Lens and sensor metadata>
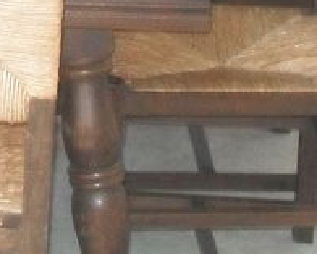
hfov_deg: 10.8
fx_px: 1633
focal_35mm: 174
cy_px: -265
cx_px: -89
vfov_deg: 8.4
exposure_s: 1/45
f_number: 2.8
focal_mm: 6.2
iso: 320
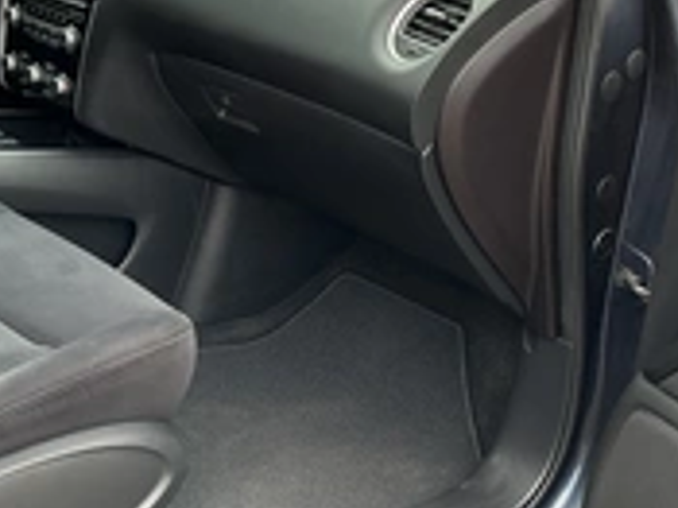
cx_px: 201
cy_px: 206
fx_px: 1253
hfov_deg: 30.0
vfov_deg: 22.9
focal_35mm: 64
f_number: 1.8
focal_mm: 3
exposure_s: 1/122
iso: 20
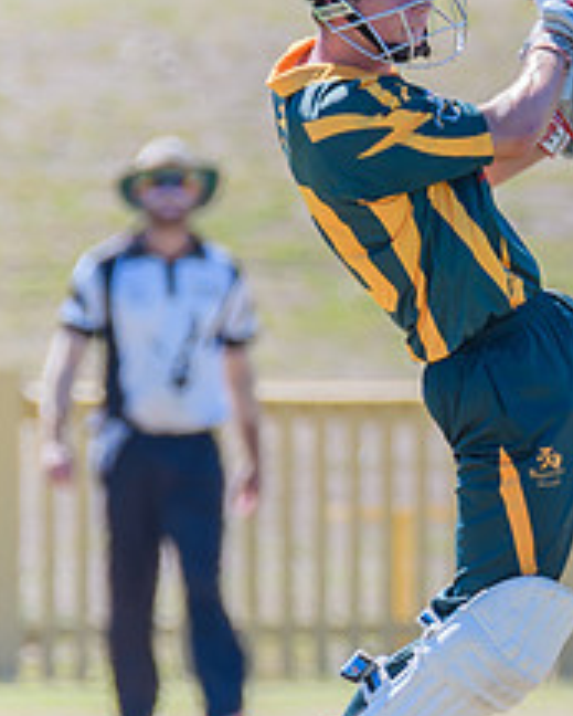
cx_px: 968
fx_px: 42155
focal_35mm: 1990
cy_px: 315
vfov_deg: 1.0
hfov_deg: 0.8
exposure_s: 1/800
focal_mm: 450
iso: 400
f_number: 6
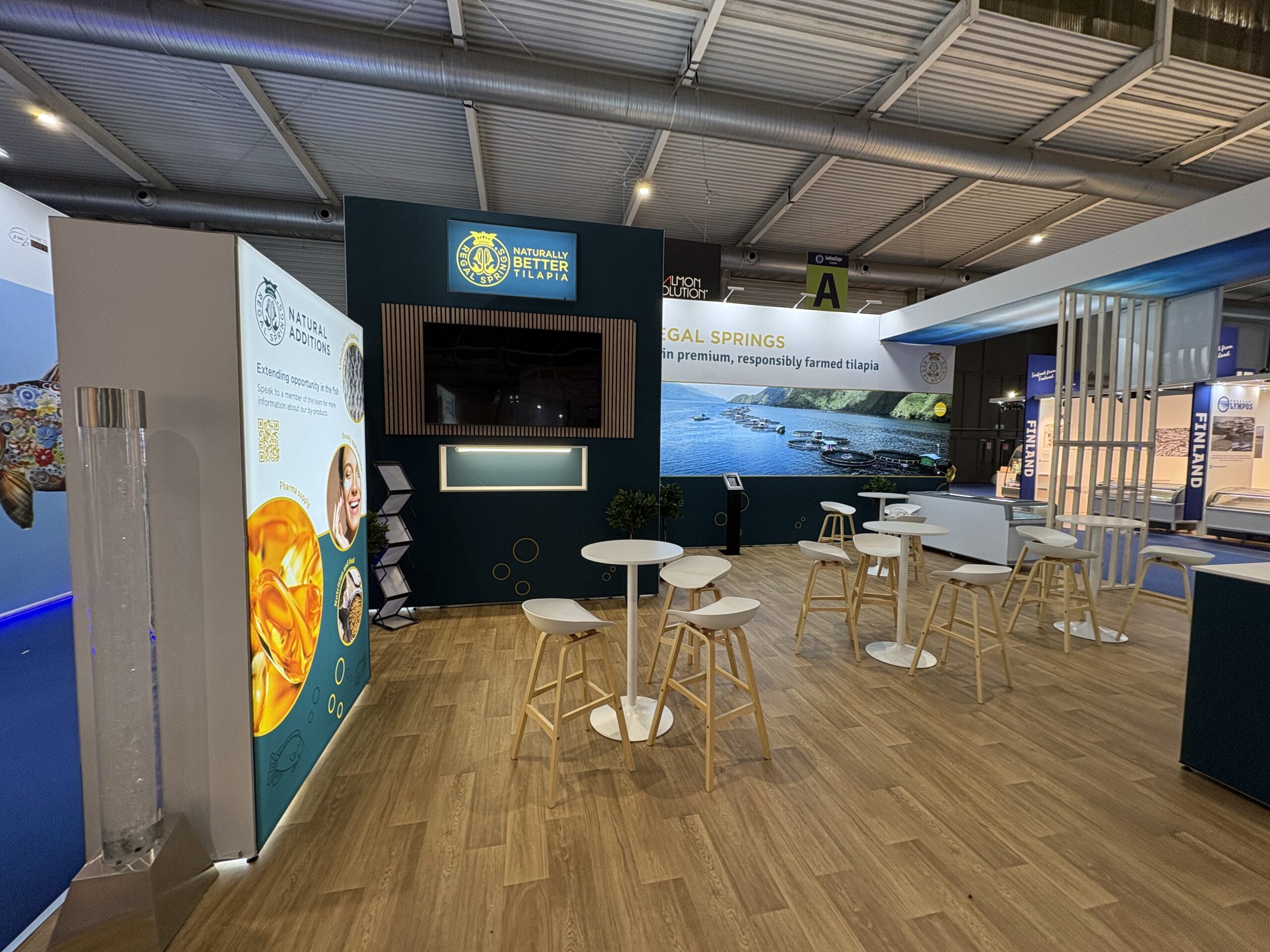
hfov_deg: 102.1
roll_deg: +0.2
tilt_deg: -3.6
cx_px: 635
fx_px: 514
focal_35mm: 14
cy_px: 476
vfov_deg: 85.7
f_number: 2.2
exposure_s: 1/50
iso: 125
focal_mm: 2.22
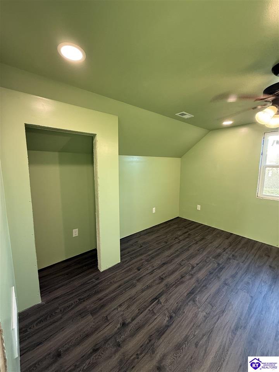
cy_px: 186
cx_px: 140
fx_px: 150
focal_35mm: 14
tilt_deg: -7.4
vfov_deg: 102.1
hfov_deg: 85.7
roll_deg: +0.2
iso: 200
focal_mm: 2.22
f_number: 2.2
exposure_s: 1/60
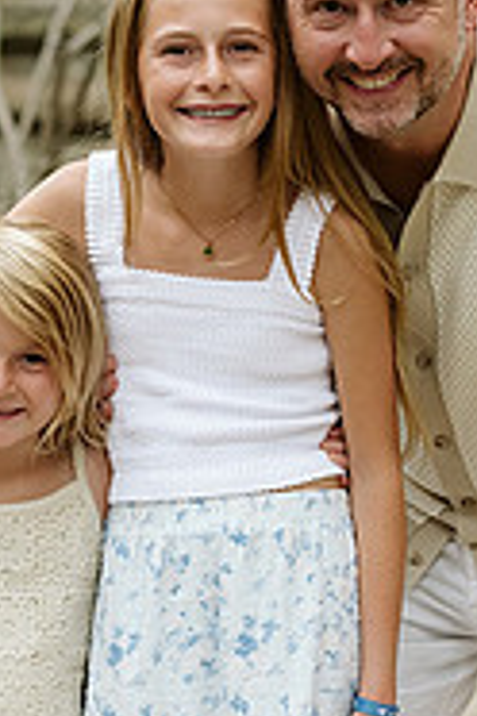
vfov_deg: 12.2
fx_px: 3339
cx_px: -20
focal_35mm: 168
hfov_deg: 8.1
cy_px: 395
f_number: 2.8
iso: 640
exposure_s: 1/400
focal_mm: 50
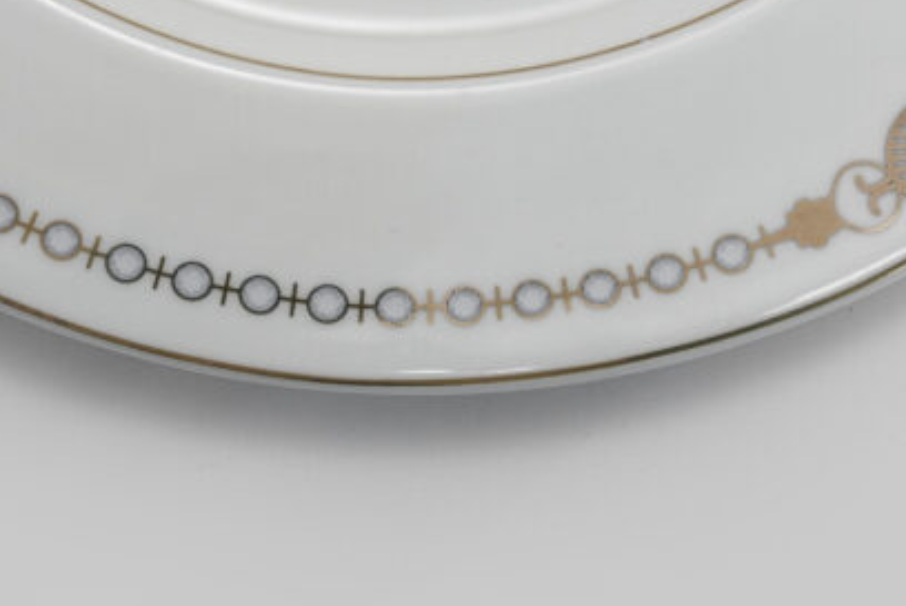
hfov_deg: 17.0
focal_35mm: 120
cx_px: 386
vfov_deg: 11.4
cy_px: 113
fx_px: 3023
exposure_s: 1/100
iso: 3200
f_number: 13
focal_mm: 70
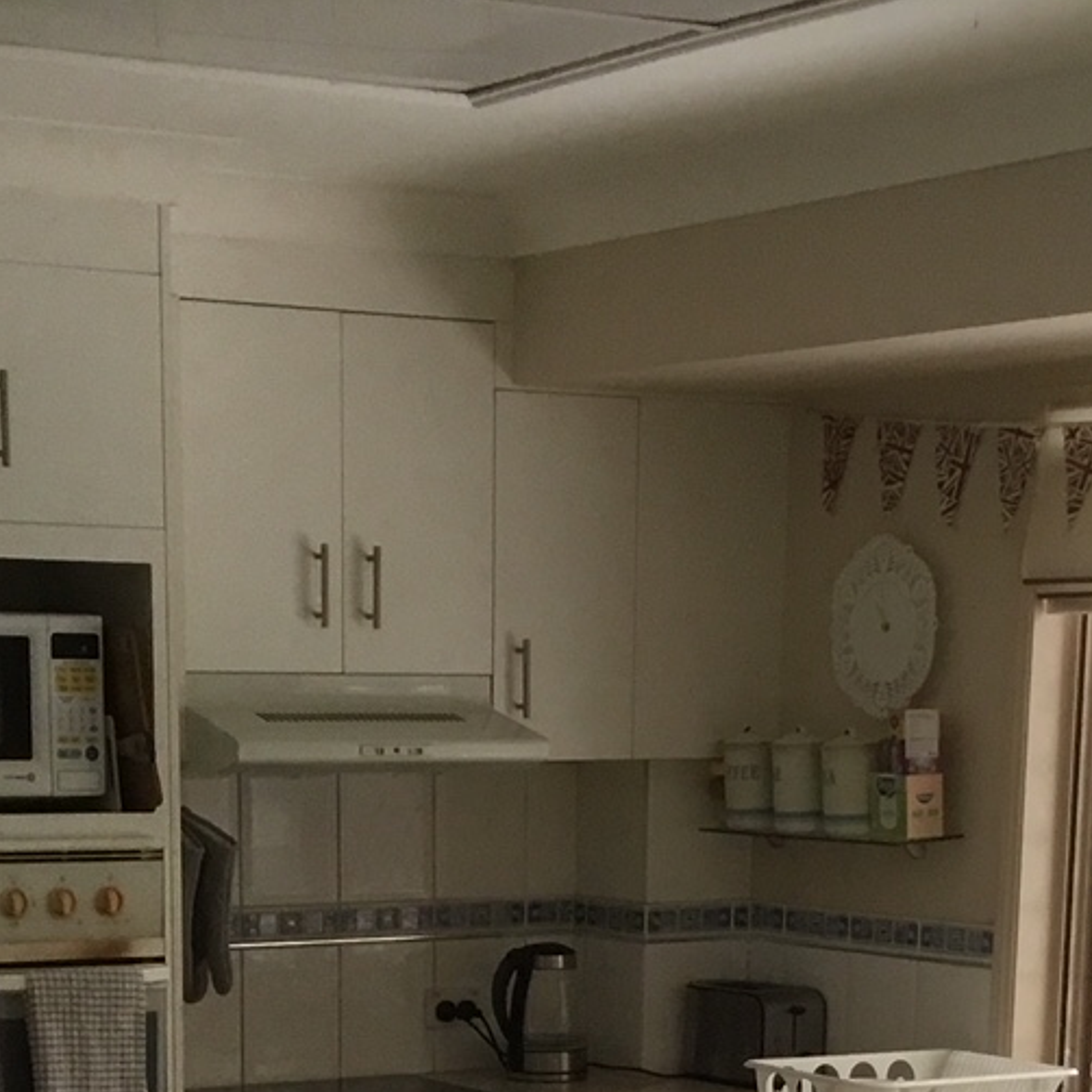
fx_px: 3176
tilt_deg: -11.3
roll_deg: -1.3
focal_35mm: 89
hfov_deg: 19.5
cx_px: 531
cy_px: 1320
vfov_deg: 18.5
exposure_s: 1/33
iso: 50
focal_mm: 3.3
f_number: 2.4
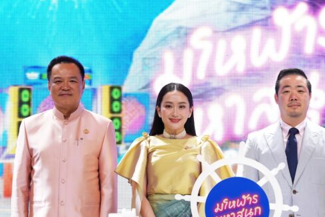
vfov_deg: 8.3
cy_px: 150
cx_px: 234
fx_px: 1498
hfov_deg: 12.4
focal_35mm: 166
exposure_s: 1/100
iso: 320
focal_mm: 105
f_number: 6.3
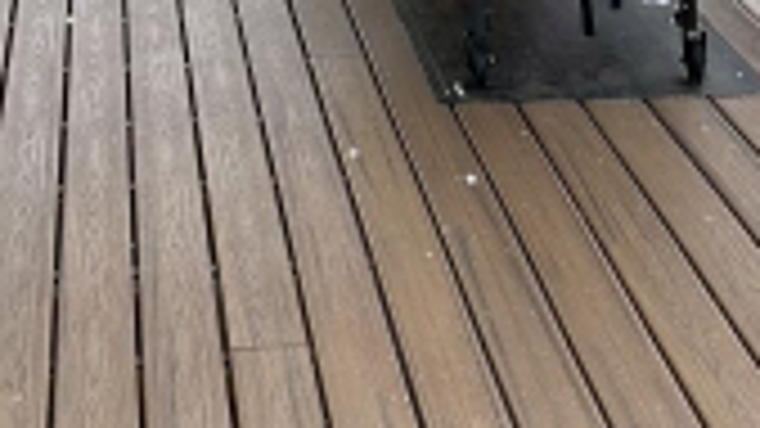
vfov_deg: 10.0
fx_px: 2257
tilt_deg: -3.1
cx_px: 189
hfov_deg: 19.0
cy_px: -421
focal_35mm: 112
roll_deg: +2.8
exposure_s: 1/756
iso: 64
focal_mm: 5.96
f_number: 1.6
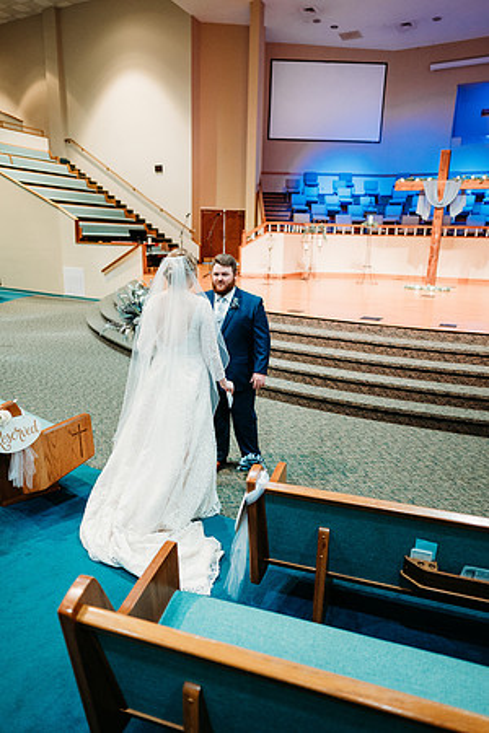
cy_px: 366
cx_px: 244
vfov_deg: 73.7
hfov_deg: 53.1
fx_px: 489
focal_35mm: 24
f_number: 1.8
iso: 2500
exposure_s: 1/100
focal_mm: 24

Problem statement> Repeat the entries faithfully. Any picture gets left out.

Response below>
hfov_deg: 10.8
fx_px: 1633
focal_35mm: 174
cy_px: -265
cx_px: -89
vfov_deg: 8.4
exposure_s: 1/45
f_number: 2.8
focal_mm: 6.2
iso: 320
cx_px: 201
cy_px: 206
fx_px: 1253
hfov_deg: 30.0
vfov_deg: 22.9
focal_35mm: 64
f_number: 1.8
focal_mm: 3
exposure_s: 1/122
iso: 20
cx_px: 968
fx_px: 42155
focal_35mm: 1990
cy_px: 315
vfov_deg: 1.0
hfov_deg: 0.8
exposure_s: 1/800
focal_mm: 450
iso: 400
f_number: 6
hfov_deg: 102.1
roll_deg: +0.2
tilt_deg: -3.6
cx_px: 635
fx_px: 514
focal_35mm: 14
cy_px: 476
vfov_deg: 85.7
f_number: 2.2
exposure_s: 1/50
iso: 125
focal_mm: 2.22
cy_px: 186
cx_px: 140
fx_px: 150
focal_35mm: 14
tilt_deg: -7.4
vfov_deg: 102.1
hfov_deg: 85.7
roll_deg: +0.2
iso: 200
focal_mm: 2.22
f_number: 2.2
exposure_s: 1/60
vfov_deg: 12.2
fx_px: 3339
cx_px: -20
focal_35mm: 168
hfov_deg: 8.1
cy_px: 395
f_number: 2.8
iso: 640
exposure_s: 1/400
focal_mm: 50
hfov_deg: 17.0
focal_35mm: 120
cx_px: 386
vfov_deg: 11.4
cy_px: 113
fx_px: 3023
exposure_s: 1/100
iso: 3200
f_number: 13
focal_mm: 70
fx_px: 3176
tilt_deg: -11.3
roll_deg: -1.3
focal_35mm: 89
hfov_deg: 19.5
cx_px: 531
cy_px: 1320
vfov_deg: 18.5
exposure_s: 1/33
iso: 50
focal_mm: 3.3
f_number: 2.4
vfov_deg: 8.3
cy_px: 150
cx_px: 234
fx_px: 1498
hfov_deg: 12.4
focal_35mm: 166
exposure_s: 1/100
iso: 320
focal_mm: 105
f_number: 6.3
vfov_deg: 10.0
fx_px: 2257
tilt_deg: -3.1
cx_px: 189
hfov_deg: 19.0
cy_px: -421
focal_35mm: 112
roll_deg: +2.8
exposure_s: 1/756
iso: 64
focal_mm: 5.96
f_number: 1.6
cy_px: 366
cx_px: 244
vfov_deg: 73.7
hfov_deg: 53.1
fx_px: 489
focal_35mm: 24
f_number: 1.8
iso: 2500
exposure_s: 1/100
focal_mm: 24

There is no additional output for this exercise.